(Source records)
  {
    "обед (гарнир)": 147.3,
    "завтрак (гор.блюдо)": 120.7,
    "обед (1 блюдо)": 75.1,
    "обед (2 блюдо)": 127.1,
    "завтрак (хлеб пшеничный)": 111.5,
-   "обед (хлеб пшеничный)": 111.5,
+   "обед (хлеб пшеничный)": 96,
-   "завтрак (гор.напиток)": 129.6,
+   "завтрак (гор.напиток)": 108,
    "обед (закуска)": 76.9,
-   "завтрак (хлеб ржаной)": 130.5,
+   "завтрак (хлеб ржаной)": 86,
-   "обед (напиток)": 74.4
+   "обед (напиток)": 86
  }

...

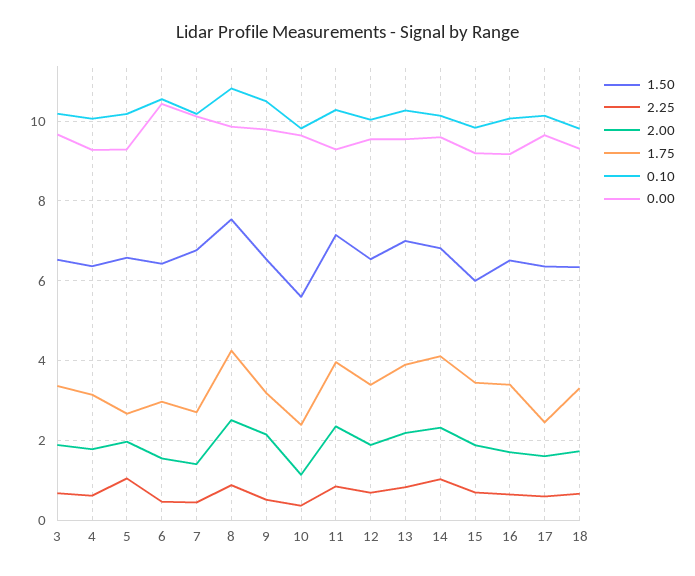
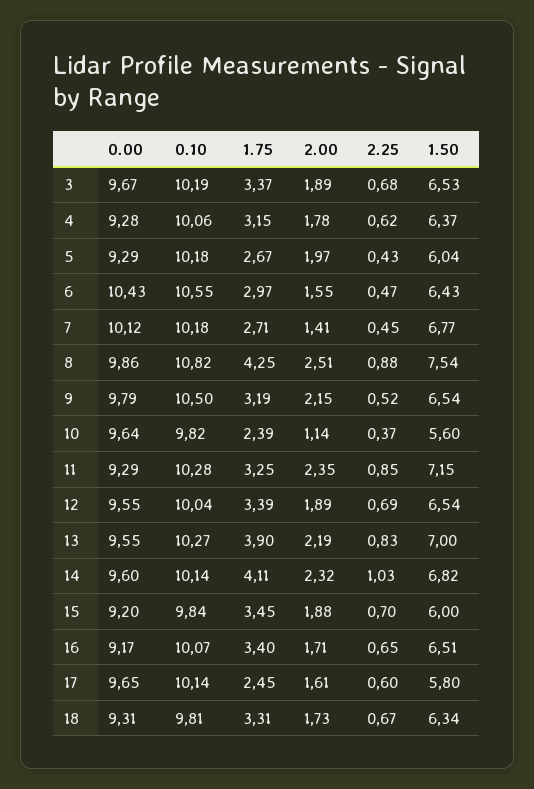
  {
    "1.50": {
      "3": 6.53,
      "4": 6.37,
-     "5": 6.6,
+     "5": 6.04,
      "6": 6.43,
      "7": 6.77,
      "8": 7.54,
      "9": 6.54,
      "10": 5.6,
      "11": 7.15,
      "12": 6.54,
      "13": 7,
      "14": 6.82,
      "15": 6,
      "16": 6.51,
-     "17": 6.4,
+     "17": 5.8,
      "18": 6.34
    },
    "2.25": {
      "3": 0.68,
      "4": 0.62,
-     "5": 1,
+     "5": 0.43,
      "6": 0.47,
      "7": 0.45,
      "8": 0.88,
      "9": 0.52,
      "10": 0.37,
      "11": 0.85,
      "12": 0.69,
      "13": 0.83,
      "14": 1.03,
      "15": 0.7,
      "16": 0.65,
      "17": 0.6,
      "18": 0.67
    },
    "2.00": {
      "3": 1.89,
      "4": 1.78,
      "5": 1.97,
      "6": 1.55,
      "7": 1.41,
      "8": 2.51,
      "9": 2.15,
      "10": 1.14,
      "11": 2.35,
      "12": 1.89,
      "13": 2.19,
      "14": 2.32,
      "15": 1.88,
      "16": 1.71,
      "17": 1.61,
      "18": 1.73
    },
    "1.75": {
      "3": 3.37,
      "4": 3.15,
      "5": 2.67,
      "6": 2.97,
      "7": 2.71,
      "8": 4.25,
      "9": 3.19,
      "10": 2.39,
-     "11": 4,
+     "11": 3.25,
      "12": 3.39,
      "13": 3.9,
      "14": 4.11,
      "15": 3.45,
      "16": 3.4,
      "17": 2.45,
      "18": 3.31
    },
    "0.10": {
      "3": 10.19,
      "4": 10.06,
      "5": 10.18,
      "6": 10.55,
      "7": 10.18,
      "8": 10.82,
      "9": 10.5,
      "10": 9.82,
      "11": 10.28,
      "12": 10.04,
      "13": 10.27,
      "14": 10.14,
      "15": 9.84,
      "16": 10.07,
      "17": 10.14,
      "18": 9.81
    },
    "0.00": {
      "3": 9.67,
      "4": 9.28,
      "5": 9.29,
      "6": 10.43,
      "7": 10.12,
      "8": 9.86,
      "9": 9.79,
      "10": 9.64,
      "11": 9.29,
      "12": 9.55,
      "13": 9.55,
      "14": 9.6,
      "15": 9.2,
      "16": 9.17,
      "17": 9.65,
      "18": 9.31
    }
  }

...

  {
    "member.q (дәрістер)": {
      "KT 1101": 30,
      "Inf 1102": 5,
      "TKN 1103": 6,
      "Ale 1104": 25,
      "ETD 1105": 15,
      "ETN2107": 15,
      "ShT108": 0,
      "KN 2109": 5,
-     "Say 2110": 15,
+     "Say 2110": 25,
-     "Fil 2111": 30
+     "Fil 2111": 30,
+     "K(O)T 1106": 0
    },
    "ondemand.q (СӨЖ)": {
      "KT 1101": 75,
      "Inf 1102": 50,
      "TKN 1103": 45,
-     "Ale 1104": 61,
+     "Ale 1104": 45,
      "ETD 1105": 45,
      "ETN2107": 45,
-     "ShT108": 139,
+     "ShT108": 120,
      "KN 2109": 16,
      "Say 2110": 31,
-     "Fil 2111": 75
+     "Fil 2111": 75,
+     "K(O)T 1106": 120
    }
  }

→ DIRECTIONS
Check every line of the records above for the string "хлеб". Copy those that hold it.

→ THE COMPLETED TASK
    "завтрак (хлеб пшеничный)": 111.5,
-   "обед (хлеб пшеничный)": 111.5,
+   "обед (хлеб пшеничный)": 96,
-   "завтрак (хлеб ржаной)": 130.5,
+   "завтрак (хлеб ржаной)": 86,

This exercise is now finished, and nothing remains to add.